The tools, he notes, blur the line between code and conversation, allowing malicious logic to be generated dynamically and evade traditional signatures.
The impact on response times has been devastating. AI-powered ransomware has cut median dwell time from 9 days to 5 days, giving security teams barely a business week to detect and contain threats that previous generations of malware would have taken weeks to execute.
The Double-Edged Sword of AI
Perhaps most alarming is how thoroughly the economics have shifted in favor of attackers.
In 2025, 93% of ransomware victims who paid the ransom had their data stolen regardless of payment, and over 83% of organizations that paid a ransom were targeted and successfully attacked a second time.
The AI doesn’t just remember—it learns from every encounter, optimising its approach for the next victim.
The technique exploits a fundamental vulnerability in how we’ve built cybersecurity defenses. For decades, the industry has relied on pattern recognition: collect samples of known malware, extract their signatures, and block anything that matches.
But when the malware can regenerate itself faster than analysts can document it, the entire paradigm collapses.
Security research demonstrates that AI-powered security tools can identify novel malware patterns with up to 300% more accuracy than signature-based systems.
The problem is deployment: while defenders scramble to integrate these new tools, attackers are already weaponising the same technology at scale.
The Reality Check
Yet amid the alarm, some experts urge caution about overstating the threat.
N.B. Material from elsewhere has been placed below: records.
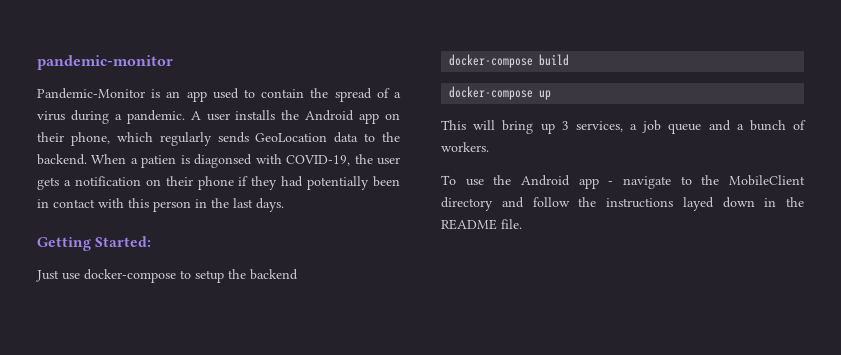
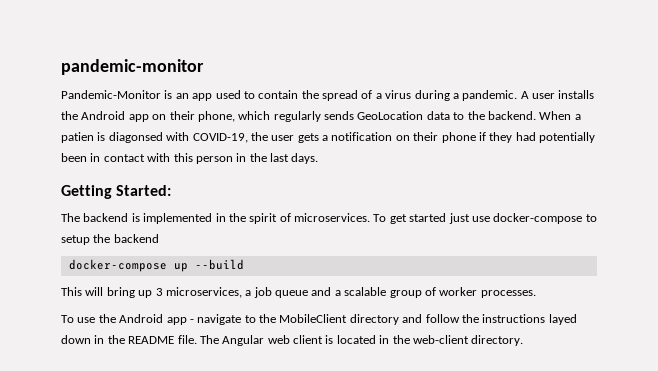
[36,270,59,282] Just -> [61,213,470,224] The backend is implemented in the spirit of microservices. To get started just
[449,54,570,68] // docker-compose build -> (159, 238) none
(552, 95) none -> [194,259,244,270] --build
[575,121,623,132] services, -> [165,287,242,298] microservices,
[749,120,806,131] [441,142,489,152] bunch of workers. -> [344,287,536,298] scalable group of worker processes.
(522, 224) none -> [199,335,524,346] The Angular web client is located in the web-client directory.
Hutchins points out that non-AI polymorphic techniques are predictable, cheap, and reliable, whereas AI-based approaches require local models or third-party API access and can introduce operational risk.
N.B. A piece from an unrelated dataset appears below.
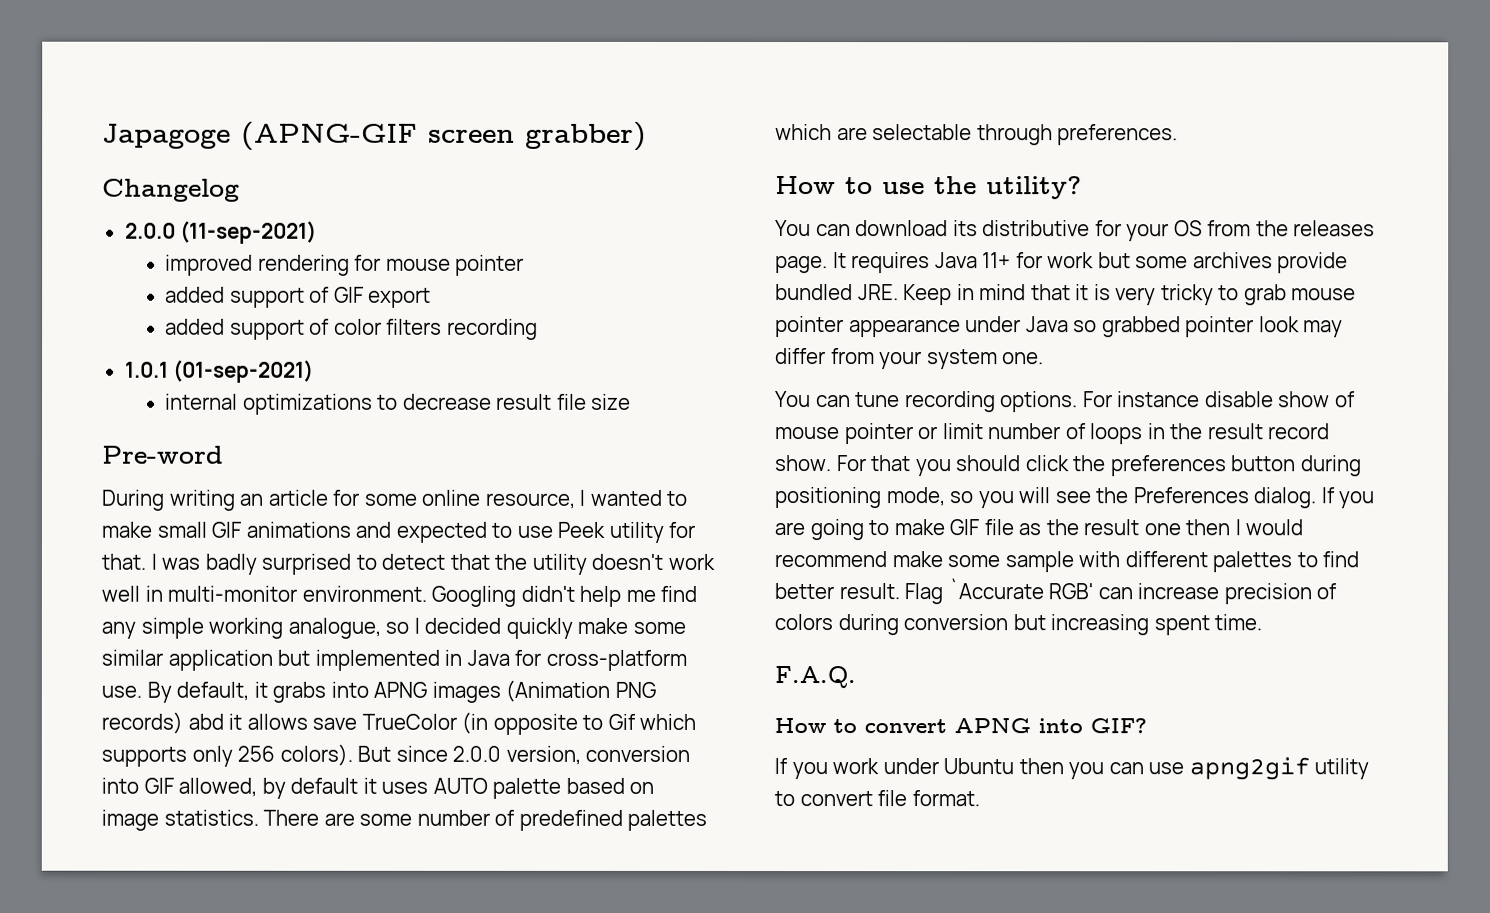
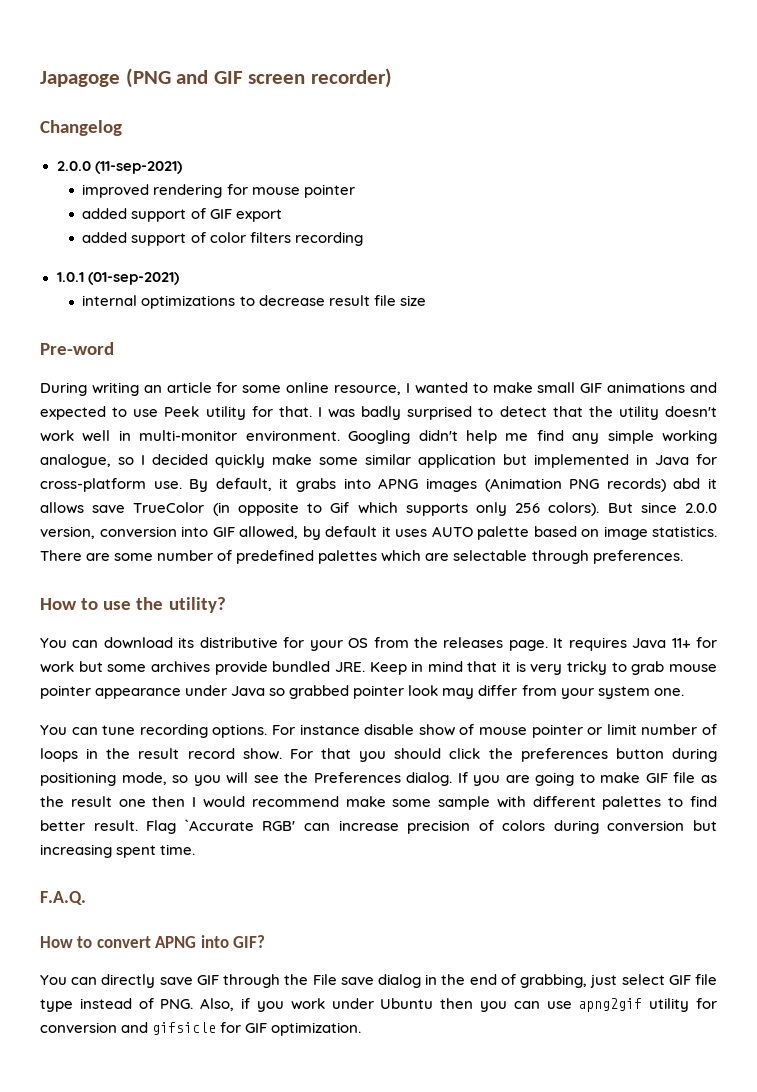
[241,121,647,151] (APNG-GIF screen grabber) -> [125,68,392,88] (PNG and GIF screen recorder)
[774,758,788,775] If -> [40,974,717,988] [40,998,251,1012] You can directly save GIF through the File save dialog in the end of grabbing, just select GIF file type instead of PNG. Also, if
[774,790,980,807] to convert file format. -> [696,998,717,1009] [40,1022,362,1036] for conversion and gifsicle for GIF optimization.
He notes that commodity packers and crypters already generate huge variant volumes cheaply and predictably, questioning whether sophisticated threat actors see value in switching to probabilistic AI generation that might break functionality.
Even if binaries differ, malware must still perform malicious actions like command-and-control communication, privilege escalation, and credential theft, which produce telemetry independent of code structure, Hutchins explains.
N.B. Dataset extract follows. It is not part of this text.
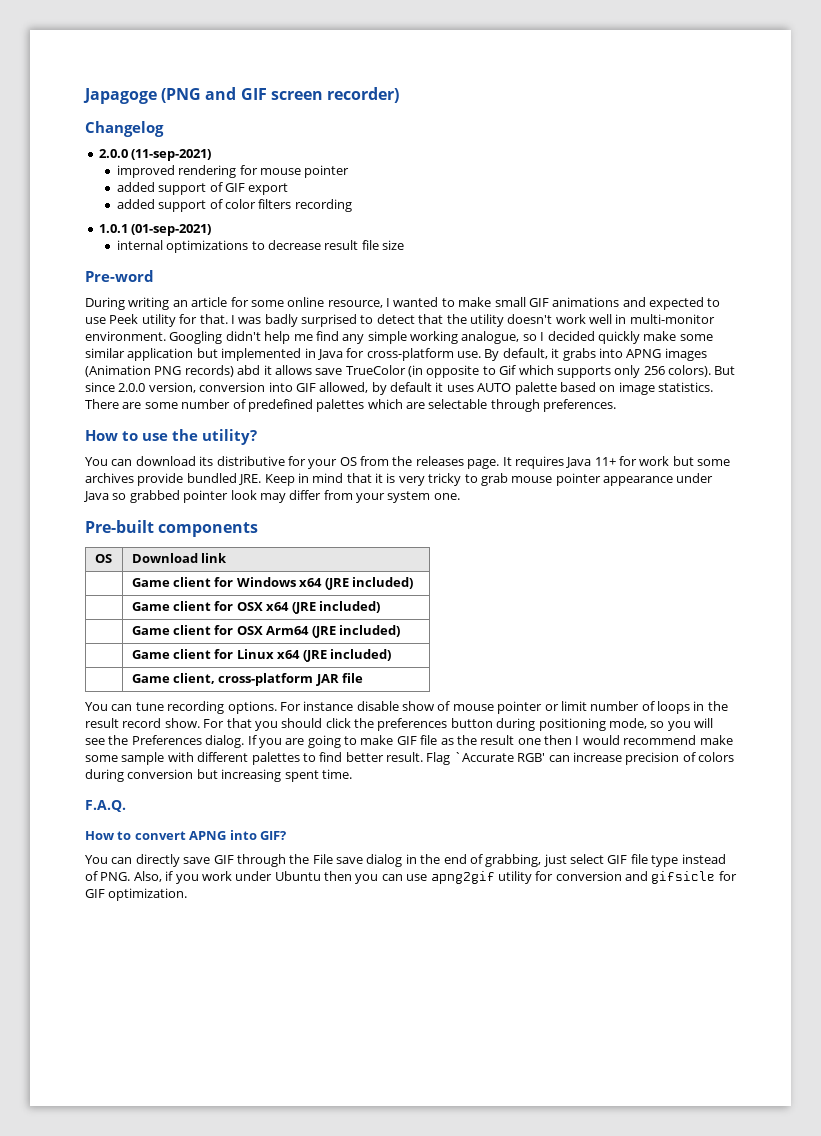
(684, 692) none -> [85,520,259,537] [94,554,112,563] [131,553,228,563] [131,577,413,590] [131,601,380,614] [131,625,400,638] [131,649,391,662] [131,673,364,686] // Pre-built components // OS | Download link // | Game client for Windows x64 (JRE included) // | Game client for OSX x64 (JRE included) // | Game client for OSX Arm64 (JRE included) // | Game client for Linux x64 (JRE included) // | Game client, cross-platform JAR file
Modern endpoint detection and response platforms detect this behavior reliably, regardless of how the code is structured.
The debate isn’t whether AI-powered polymorphic malware exists—it demonstrably does. The question is whether it represents an evolutionary leap or incremental improvement over existing threats.
What Comes Next
The Flashpoint Analyst Team offers a sobering perspective: “AI-generated malware will get headlines, but threat actors don’t need fully autonomous malware when infostealers already automate the hardest part: initial compromise at scale”.
They note that 1.8 billion credentials were stolen by infostealers in the first half of 2025 alone.
For chief information security officers, the message is clear: the compression of time and effort for attackers requires a fundamental shift in defensive strategy.
The advantage shifts to those who can automate, iterate faster, and maintain visibility and control, industry analysts warn.
Preparing for this reality means doubling down on behavioral monitoring, identity security, and response automation.
The arms race between adaptive malware and adaptive defenses has entered a new phase. Unlike previous generations of threats, this one doesn’t just evolve between versions—it evolves during execution, learning from its environment and adjusting tactics in real time.
The question isn’t whether your organisation will face self-modifying AI malware.
With 81% of organisations worldwide encountering at least one malware-related security incident in the past 12 months, the question is whether your defenses can adapt as quickly as the threat itself.